[Extracted data entries]
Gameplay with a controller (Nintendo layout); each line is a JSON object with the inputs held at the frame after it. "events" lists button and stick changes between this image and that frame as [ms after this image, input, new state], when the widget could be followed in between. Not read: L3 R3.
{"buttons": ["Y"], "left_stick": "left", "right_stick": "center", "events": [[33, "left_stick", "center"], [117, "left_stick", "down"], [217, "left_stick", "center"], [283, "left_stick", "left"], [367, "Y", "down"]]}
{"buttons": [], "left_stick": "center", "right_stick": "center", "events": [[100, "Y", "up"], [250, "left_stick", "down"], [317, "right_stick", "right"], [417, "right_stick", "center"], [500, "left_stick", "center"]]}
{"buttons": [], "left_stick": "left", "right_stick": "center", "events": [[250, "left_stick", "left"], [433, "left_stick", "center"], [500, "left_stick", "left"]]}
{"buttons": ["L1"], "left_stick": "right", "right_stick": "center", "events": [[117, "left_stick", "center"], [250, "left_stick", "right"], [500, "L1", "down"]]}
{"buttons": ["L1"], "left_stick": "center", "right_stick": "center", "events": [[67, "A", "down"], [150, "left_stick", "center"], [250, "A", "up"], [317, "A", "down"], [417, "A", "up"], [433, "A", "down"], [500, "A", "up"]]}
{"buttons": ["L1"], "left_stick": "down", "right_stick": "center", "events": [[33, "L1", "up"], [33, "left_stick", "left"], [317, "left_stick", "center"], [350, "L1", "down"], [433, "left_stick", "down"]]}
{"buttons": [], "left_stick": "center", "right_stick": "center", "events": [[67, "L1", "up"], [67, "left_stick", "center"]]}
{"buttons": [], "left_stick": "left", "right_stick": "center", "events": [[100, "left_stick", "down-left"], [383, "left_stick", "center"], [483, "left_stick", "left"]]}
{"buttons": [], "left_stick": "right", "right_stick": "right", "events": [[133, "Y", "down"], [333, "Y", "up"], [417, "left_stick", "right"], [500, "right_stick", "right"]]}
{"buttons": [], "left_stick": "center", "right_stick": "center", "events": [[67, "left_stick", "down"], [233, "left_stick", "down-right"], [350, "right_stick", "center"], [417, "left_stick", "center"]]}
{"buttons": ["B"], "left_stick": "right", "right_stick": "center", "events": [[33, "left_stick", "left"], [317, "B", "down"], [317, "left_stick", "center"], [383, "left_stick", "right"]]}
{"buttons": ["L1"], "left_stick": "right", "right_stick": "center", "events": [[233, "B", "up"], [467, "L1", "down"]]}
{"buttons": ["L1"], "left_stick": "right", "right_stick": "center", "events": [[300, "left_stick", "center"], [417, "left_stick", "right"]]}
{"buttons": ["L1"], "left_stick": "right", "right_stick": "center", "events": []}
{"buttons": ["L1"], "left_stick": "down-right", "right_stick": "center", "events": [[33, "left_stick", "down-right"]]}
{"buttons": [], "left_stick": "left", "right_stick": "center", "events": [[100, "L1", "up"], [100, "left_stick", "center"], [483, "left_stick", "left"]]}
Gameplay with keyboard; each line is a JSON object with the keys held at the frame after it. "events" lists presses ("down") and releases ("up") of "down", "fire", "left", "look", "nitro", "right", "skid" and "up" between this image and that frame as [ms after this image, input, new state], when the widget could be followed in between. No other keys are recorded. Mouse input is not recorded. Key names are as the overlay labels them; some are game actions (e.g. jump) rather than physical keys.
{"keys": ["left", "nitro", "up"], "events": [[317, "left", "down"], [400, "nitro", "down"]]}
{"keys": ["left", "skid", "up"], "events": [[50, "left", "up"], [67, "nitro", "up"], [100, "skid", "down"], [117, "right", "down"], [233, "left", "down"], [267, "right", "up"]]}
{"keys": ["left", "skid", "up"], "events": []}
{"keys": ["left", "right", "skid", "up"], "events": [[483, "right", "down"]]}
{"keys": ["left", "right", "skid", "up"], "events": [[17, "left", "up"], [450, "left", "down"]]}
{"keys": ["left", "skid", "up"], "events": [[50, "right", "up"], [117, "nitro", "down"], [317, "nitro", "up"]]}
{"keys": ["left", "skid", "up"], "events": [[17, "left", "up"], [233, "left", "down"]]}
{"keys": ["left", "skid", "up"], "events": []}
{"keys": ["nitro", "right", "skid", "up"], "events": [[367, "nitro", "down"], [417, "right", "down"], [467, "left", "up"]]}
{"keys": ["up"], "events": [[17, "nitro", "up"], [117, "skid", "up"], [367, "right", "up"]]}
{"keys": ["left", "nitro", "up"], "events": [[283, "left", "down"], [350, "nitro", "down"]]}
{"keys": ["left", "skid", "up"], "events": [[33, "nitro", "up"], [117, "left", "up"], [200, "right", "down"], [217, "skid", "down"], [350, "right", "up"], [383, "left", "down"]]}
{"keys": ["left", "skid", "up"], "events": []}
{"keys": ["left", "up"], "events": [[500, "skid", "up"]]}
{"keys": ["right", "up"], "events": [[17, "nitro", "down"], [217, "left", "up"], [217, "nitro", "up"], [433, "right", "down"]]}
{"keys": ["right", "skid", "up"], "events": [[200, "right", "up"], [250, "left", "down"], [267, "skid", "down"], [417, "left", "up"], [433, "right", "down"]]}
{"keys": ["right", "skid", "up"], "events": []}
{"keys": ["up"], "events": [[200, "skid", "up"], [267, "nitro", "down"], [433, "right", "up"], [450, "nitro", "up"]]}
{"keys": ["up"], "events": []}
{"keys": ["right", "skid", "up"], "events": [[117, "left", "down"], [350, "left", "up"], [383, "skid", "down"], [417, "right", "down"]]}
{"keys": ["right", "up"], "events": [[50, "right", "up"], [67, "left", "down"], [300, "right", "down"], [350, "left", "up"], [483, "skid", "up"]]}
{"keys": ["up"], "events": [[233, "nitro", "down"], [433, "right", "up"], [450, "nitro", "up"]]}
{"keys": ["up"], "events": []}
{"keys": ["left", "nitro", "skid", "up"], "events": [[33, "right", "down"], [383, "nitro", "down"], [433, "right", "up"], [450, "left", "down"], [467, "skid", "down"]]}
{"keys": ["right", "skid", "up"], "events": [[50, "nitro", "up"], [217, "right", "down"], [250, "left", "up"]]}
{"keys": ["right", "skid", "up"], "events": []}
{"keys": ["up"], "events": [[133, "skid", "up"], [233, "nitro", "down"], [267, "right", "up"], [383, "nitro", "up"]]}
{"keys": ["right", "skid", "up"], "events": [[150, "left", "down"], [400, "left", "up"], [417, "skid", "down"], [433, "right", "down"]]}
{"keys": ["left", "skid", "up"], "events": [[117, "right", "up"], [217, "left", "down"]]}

**Work instruction**
Every entry, from the first line to the last, should be retyped exactly.

**Response area**
Gameplay with a controller (Nintendo layout); each line is a JSON object with the inputs held at the frame after it. "events" lists button and stick changes between this image and that frame as [ms after this image, input, new state], when the widget could be followed in between. Not read: L3 R3.
{"buttons": ["Y"], "left_stick": "left", "right_stick": "center", "events": [[33, "left_stick", "center"], [117, "left_stick", "down"], [217, "left_stick", "center"], [283, "left_stick", "left"], [367, "Y", "down"]]}
{"buttons": [], "left_stick": "center", "right_stick": "center", "events": [[100, "Y", "up"], [250, "left_stick", "down"], [317, "right_stick", "right"], [417, "right_stick", "center"], [500, "left_stick", "center"]]}
{"buttons": [], "left_stick": "left", "right_stick": "center", "events": [[250, "left_stick", "left"], [433, "left_stick", "center"], [500, "left_stick", "left"]]}
{"buttons": ["L1"], "left_stick": "right", "right_stick": "center", "events": [[117, "left_stick", "center"], [250, "left_stick", "right"], [500, "L1", "down"]]}
{"buttons": ["L1"], "left_stick": "center", "right_stick": "center", "events": [[67, "A", "down"], [150, "left_stick", "center"], [250, "A", "up"], [317, "A", "down"], [417, "A", "up"], [433, "A", "down"], [500, "A", "up"]]}
{"buttons": ["L1"], "left_stick": "down", "right_stick": "center", "events": [[33, "L1", "up"], [33, "left_stick", "left"], [317, "left_stick", "center"], [350, "L1", "down"], [433, "left_stick", "down"]]}
{"buttons": [], "left_stick": "center", "right_stick": "center", "events": [[67, "L1", "up"], [67, "left_stick", "center"]]}
{"buttons": [], "left_stick": "left", "right_stick": "center", "events": [[100, "left_stick", "down-left"], [383, "left_stick", "center"], [483, "left_stick", "left"]]}
{"buttons": [], "left_stick": "right", "right_stick": "right", "events": [[133, "Y", "down"], [333, "Y", "up"], [417, "left_stick", "right"], [500, "right_stick", "right"]]}
{"buttons": [], "left_stick": "center", "right_stick": "center", "events": [[67, "left_stick", "down"], [233, "left_stick", "down-right"], [350, "right_stick", "center"], [417, "left_stick", "center"]]}
{"buttons": ["B"], "left_stick": "right", "right_stick": "center", "events": [[33, "left_stick", "left"], [317, "B", "down"], [317, "left_stick", "center"], [383, "left_stick", "right"]]}
{"buttons": ["L1"], "left_stick": "right", "right_stick": "center", "events": [[233, "B", "up"], [467, "L1", "down"]]}
{"buttons": ["L1"], "left_stick": "right", "right_stick": "center", "events": [[300, "left_stick", "center"], [417, "left_stick", "right"]]}
{"buttons": ["L1"], "left_stick": "right", "right_stick": "center", "events": []}
{"buttons": ["L1"], "left_stick": "down-right", "right_stick": "center", "events": [[33, "left_stick", "down-right"]]}
{"buttons": [], "left_stick": "left", "right_stick": "center", "events": [[100, "L1", "up"], [100, "left_stick", "center"], [483, "left_stick", "left"]]}
Gameplay with keyboard; each line is a JSON object with the keys held at the frame after it. "events" lists presses ("down") and releases ("up") of "down", "fire", "left", "look", "nitro", "right", "skid" and "up" between this image and that frame as [ms after this image, input, new state], when the widget could be followed in between. No other keys are recorded. Mouse input is not recorded. Key names are as the overlay labels them; some are game actions (e.g. jump) rather than physical keys.
{"keys": ["left", "nitro", "up"], "events": [[317, "left", "down"], [400, "nitro", "down"]]}
{"keys": ["left", "skid", "up"], "events": [[50, "left", "up"], [67, "nitro", "up"], [100, "skid", "down"], [117, "right", "down"], [233, "left", "down"], [267, "right", "up"]]}
{"keys": ["left", "skid", "up"], "events": []}
{"keys": ["left", "right", "skid", "up"], "events": [[483, "right", "down"]]}
{"keys": ["left", "right", "skid", "up"], "events": [[17, "left", "up"], [450, "left", "down"]]}
{"keys": ["left", "skid", "up"], "events": [[50, "right", "up"], [117, "nitro", "down"], [317, "nitro", "up"]]}
{"keys": ["left", "skid", "up"], "events": [[17, "left", "up"], [233, "left", "down"]]}
{"keys": ["left", "skid", "up"], "events": []}
{"keys": ["nitro", "right", "skid", "up"], "events": [[367, "nitro", "down"], [417, "right", "down"], [467, "left", "up"]]}
{"keys": ["up"], "events": [[17, "nitro", "up"], [117, "skid", "up"], [367, "right", "up"]]}
{"keys": ["left", "nitro", "up"], "events": [[283, "left", "down"], [350, "nitro", "down"]]}
{"keys": ["left", "skid", "up"], "events": [[33, "nitro", "up"], [117, "left", "up"], [200, "right", "down"], [217, "skid", "down"], [350, "right", "up"], [383, "left", "down"]]}
{"keys": ["left", "skid", "up"], "events": []}
{"keys": ["left", "up"], "events": [[500, "skid", "up"]]}
{"keys": ["right", "up"], "events": [[17, "nitro", "down"], [217, "left", "up"], [217, "nitro", "up"], [433, "right", "down"]]}
{"keys": ["right", "skid", "up"], "events": [[200, "right", "up"], [250, "left", "down"], [267, "skid", "down"], [417, "left", "up"], [433, "right", "down"]]}
{"keys": ["right", "skid", "up"], "events": []}
{"keys": ["up"], "events": [[200, "skid", "up"], [267, "nitro", "down"], [433, "right", "up"], [450, "nitro", "up"]]}
{"keys": ["up"], "events": []}
{"keys": ["right", "skid", "up"], "events": [[117, "left", "down"], [350, "left", "up"], [383, "skid", "down"], [417, "right", "down"]]}
{"keys": ["right", "up"], "events": [[50, "right", "up"], [67, "left", "down"], [300, "right", "down"], [350, "left", "up"], [483, "skid", "up"]]}
{"keys": ["up"], "events": [[233, "nitro", "down"], [433, "right", "up"], [450, "nitro", "up"]]}
{"keys": ["up"], "events": []}
{"keys": ["left", "nitro", "skid", "up"], "events": [[33, "right", "down"], [383, "nitro", "down"], [433, "right", "up"], [450, "left", "down"], [467, "skid", "down"]]}
{"keys": ["right", "skid", "up"], "events": [[50, "nitro", "up"], [217, "right", "down"], [250, "left", "up"]]}
{"keys": ["right", "skid", "up"], "events": []}
{"keys": ["up"], "events": [[133, "skid", "up"], [233, "nitro", "down"], [267, "right", "up"], [383, "nitro", "up"]]}
{"keys": ["right", "skid", "up"], "events": [[150, "left", "down"], [400, "left", "up"], [417, "skid", "down"], [433, "right", "down"]]}
{"keys": ["left", "skid", "up"], "events": [[117, "right", "up"], [217, "left", "down"]]}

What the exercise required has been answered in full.